Btw, I'm using UFS. For ZFS you might want to use 'zpool iostat'.


----------



## mtu (Apr 30, 2021)

frijsdijk said:


> Accessing the pool (via Network/Samba) will wake them up and this causes no unexpected behaviour in FreeBSD or ZFS.


I just set up a similar pool, and I also want to spin down the disks when nothing is happening.

I haven't done systematic tests, but It seems to me that some read operations on raidz vdevs will wake up the disks _in sequence_, instead of all at the same time. So, in a pool with 9 disks, that could give you … let's say 1 to 2 minutes of waiting for all the disks to come online. Not exactly sure when that happens, but be aware.

My guess is that zfs naively reads some metadata and some stripe data, and "discovers" that it needs to wake up one disk after another to read the whole file/metadata, but waits for each disk to come up before moving on, instead of waking up all devices in the pool at one. (I haven't seen a configuration knob to change that behavior, either.)

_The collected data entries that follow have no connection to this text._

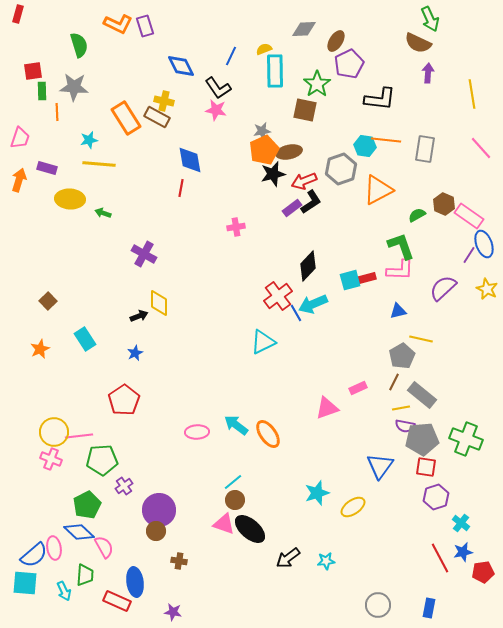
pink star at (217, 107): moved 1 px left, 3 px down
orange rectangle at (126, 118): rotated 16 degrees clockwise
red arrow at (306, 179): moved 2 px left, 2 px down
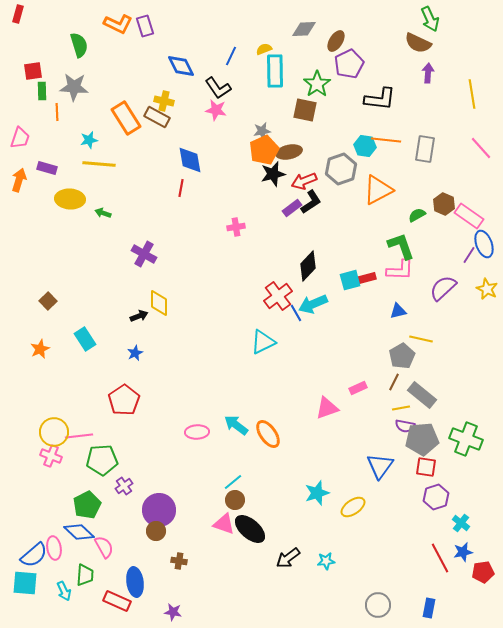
pink cross at (51, 459): moved 3 px up
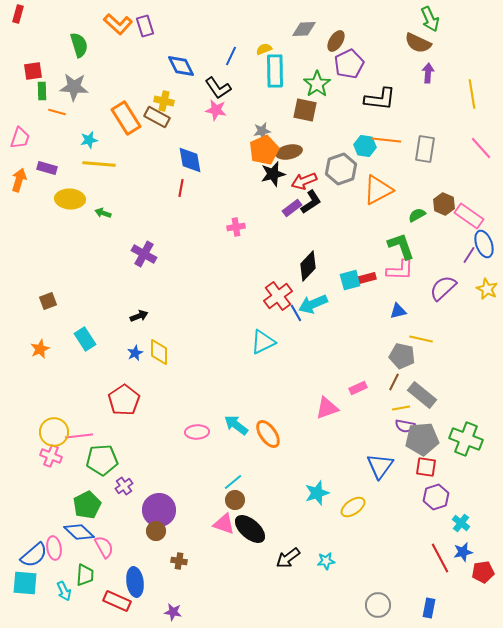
orange L-shape at (118, 24): rotated 16 degrees clockwise
orange line at (57, 112): rotated 72 degrees counterclockwise
brown square at (48, 301): rotated 24 degrees clockwise
yellow diamond at (159, 303): moved 49 px down
gray pentagon at (402, 356): rotated 30 degrees counterclockwise
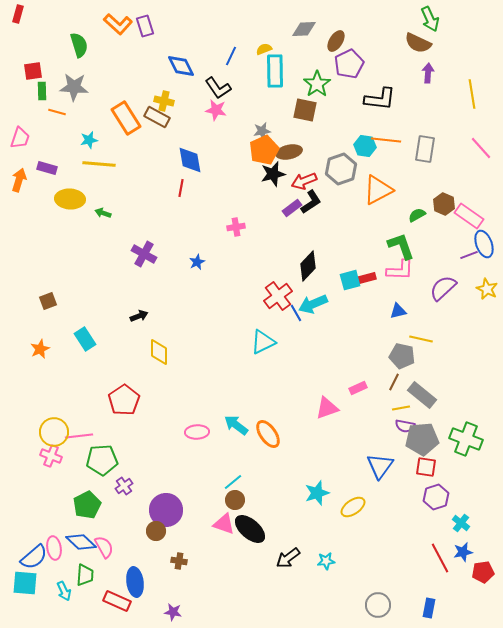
purple line at (469, 255): rotated 36 degrees clockwise
blue star at (135, 353): moved 62 px right, 91 px up
purple circle at (159, 510): moved 7 px right
blue diamond at (79, 532): moved 2 px right, 10 px down
blue semicircle at (34, 555): moved 2 px down
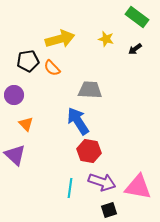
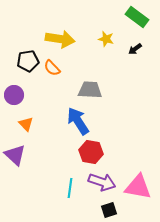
yellow arrow: rotated 24 degrees clockwise
red hexagon: moved 2 px right, 1 px down
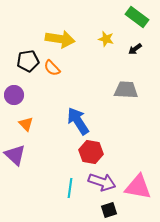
gray trapezoid: moved 36 px right
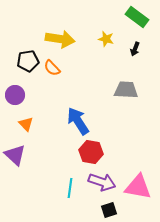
black arrow: rotated 32 degrees counterclockwise
purple circle: moved 1 px right
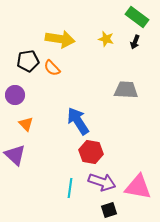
black arrow: moved 7 px up
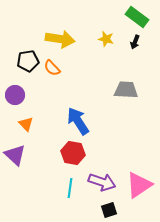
red hexagon: moved 18 px left, 1 px down
pink triangle: moved 1 px right, 2 px up; rotated 44 degrees counterclockwise
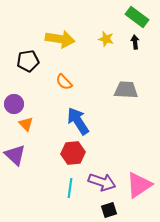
black arrow: rotated 152 degrees clockwise
orange semicircle: moved 12 px right, 14 px down
purple circle: moved 1 px left, 9 px down
red hexagon: rotated 15 degrees counterclockwise
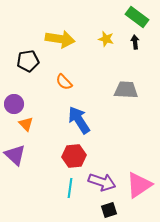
blue arrow: moved 1 px right, 1 px up
red hexagon: moved 1 px right, 3 px down
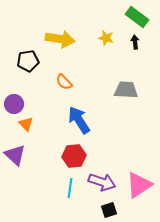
yellow star: moved 1 px up
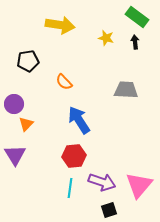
yellow arrow: moved 14 px up
orange triangle: rotated 28 degrees clockwise
purple triangle: rotated 15 degrees clockwise
pink triangle: rotated 16 degrees counterclockwise
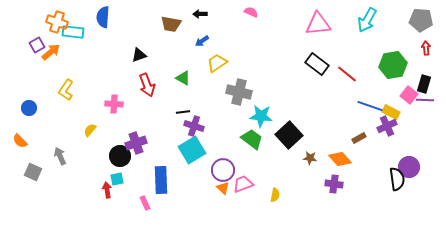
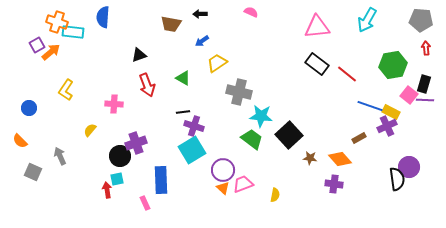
pink triangle at (318, 24): moved 1 px left, 3 px down
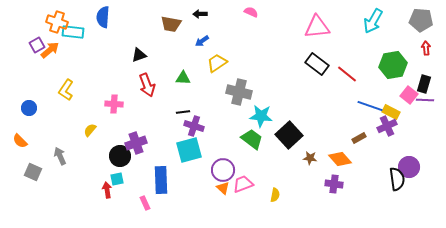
cyan arrow at (367, 20): moved 6 px right, 1 px down
orange arrow at (51, 52): moved 1 px left, 2 px up
green triangle at (183, 78): rotated 28 degrees counterclockwise
cyan square at (192, 150): moved 3 px left; rotated 16 degrees clockwise
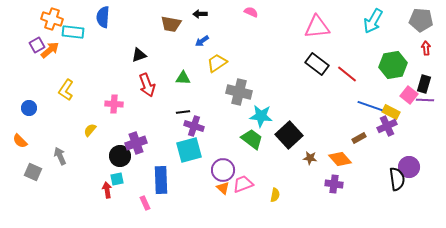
orange cross at (57, 22): moved 5 px left, 3 px up
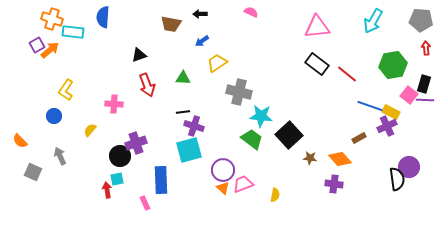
blue circle at (29, 108): moved 25 px right, 8 px down
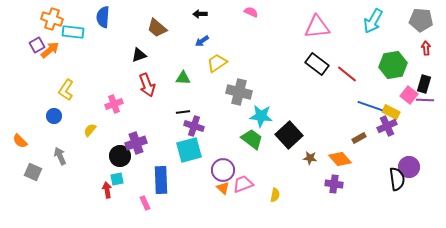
brown trapezoid at (171, 24): moved 14 px left, 4 px down; rotated 30 degrees clockwise
pink cross at (114, 104): rotated 24 degrees counterclockwise
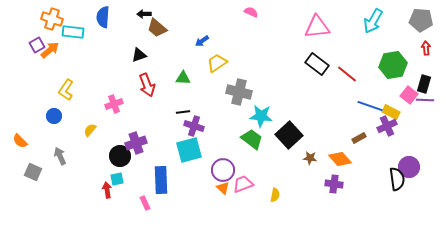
black arrow at (200, 14): moved 56 px left
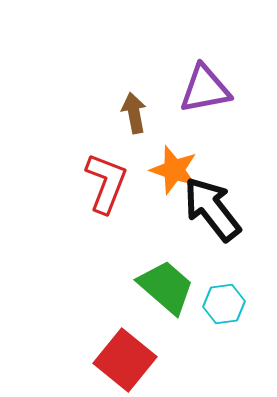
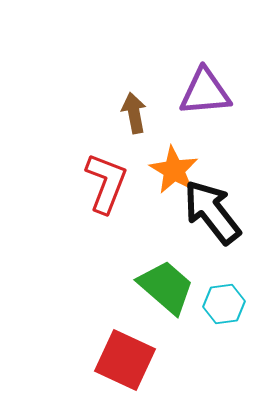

Now, one more thing I noticed, which might or might not help you: `camcontrol standby` works fine with my Seagate drives, but it sometimes didn't seem to work when I wanted to put all drives to sleep at the exact same time. So I staggered the sleep timeouts by 10 seconds (`camcontrol standby ada0 -t 350`, `camcontrol standby ada1 -t 360`, `camcontrol standby ada2 -t 370`), and that seems to have done the trick.


----------



## covacat (Apr 30, 2021)

from the source code of camcontrol you can see that times (-t) under 1200 secs get a granularity of 5 secs, 21mins is a special case and anything over gets a granularity of 30mins
maybe this will be useful some time (dont assume the time on cli is the exact time when the drive will go to sleep)


----------